一方で、プロセスの変更は小さく進めることで高い可逆性を維持して変化する事が可能です。 外から大きな変化を加えるのではなく、内面から少しずつ良くしていく。 内科医の指導に従い食生活を改善し、必要なら薬を飲んで、少しずつ体調が良くなるような活動です。 やめてしまえばすぐに元に戻ってしまうような手段だとしても、何かを良くしていくことはできます。
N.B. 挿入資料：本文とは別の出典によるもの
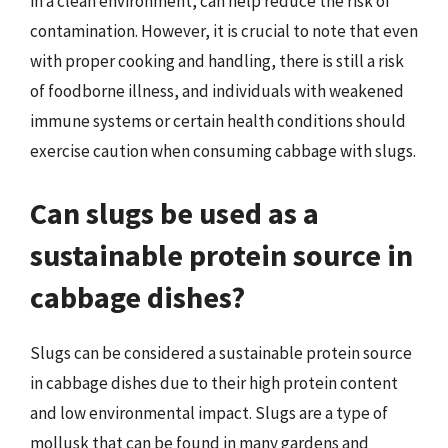
in a clean environment, can help reduce the risk of
contamination. However, it is crucial to note that even
with proper cooking and handling, there is still a risk
of foodborne illness, and individuals with weakened
immune systems or certain health conditions should
exercise caution when consuming cabbage with slugs.
Can slugs be used as a
sustainable protein source in
cabbage dishes?
Slugs can be considered a sustainable protein source
in cabbage dishes due to their high protein content
and low environmental impact. Slugs are a type of
mollusk that can be found in many gardens and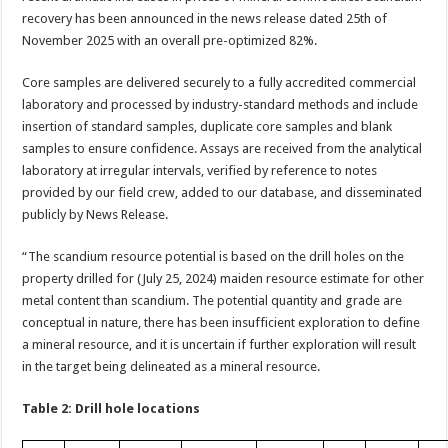
recovery has been announced in the news release dated 25th of
November 2025 with an overall pre-optimized 82%.
Core samples are delivered securely to a fully accredited commercial
laboratory and processed by industry-standard methods and include
insertion of standard samples, duplicate core samples and blank
samples to ensure confidence. Assays are received from the analytical
laboratory at irregular intervals, verified by reference to notes
provided by our field crew, added to our database, and disseminated
publicly by News Release.
“The scandium resource potential is based on the drill holes on the
property drilled for (July 25, 2024) maiden resource estimate for other
metal content than scandium. The potential quantity and grade are
conceptual in nature, there has been insufficient exploration to define
a mineral resource, and it is uncertain if further exploration will result
in the target being delineated as a mineral resource.
Table 2: Drill hole locations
組織システムをより良いものにするには、その両方を適切に組み合わせる事が必要です。

仮に外科的手術が必要だったり外科的手術が内科的な方法より効果が高いとしても、それに耐えられる状況を作る事が優先だし、外科的手術後に発生する内科的アプローチに対する合意が必要になります。

現場から発せられた不安

当初から現場のメンバーは組織変更のことを「組織変更」ではなく「チーム分割」と呼んでおり、フロントエンドチームとバックエンドチームが分割されてしまう危機感があることがわかっていました。 その上で、今の2週間スプリントに対して1週間スプリントにしていく方針などに不安が大きいことも意見としていただきます。 また、プロダクトマネージャーが管理するバックログはJIRAなのに、エンジニアはGitHub Projectsを使っている中で、どちらかに情報を寄せる事にも強い抵抗感がある事がわかりました。

これらの不安が残っている間に、いきなり大きな組織変更するのはチームとして外科的手術に耐えられない可能性を考える必要があります。 そもそも、それらチームが抱える不安の背景を僕がほとんど理解できていないまま組織変更を進める事自体がチームへの裏切りのようにも感じました。

それからのチームの方向性

一度組織変更を諦めたとしても逆コンウェイ的な課題もあり、半年程度でチームをストリームアラインドな編成に変更することを念頭に入れて進める事は変わりません。 しかし直近の進め方として組織変更を行わない可逆性の高い方法で進める事にしました。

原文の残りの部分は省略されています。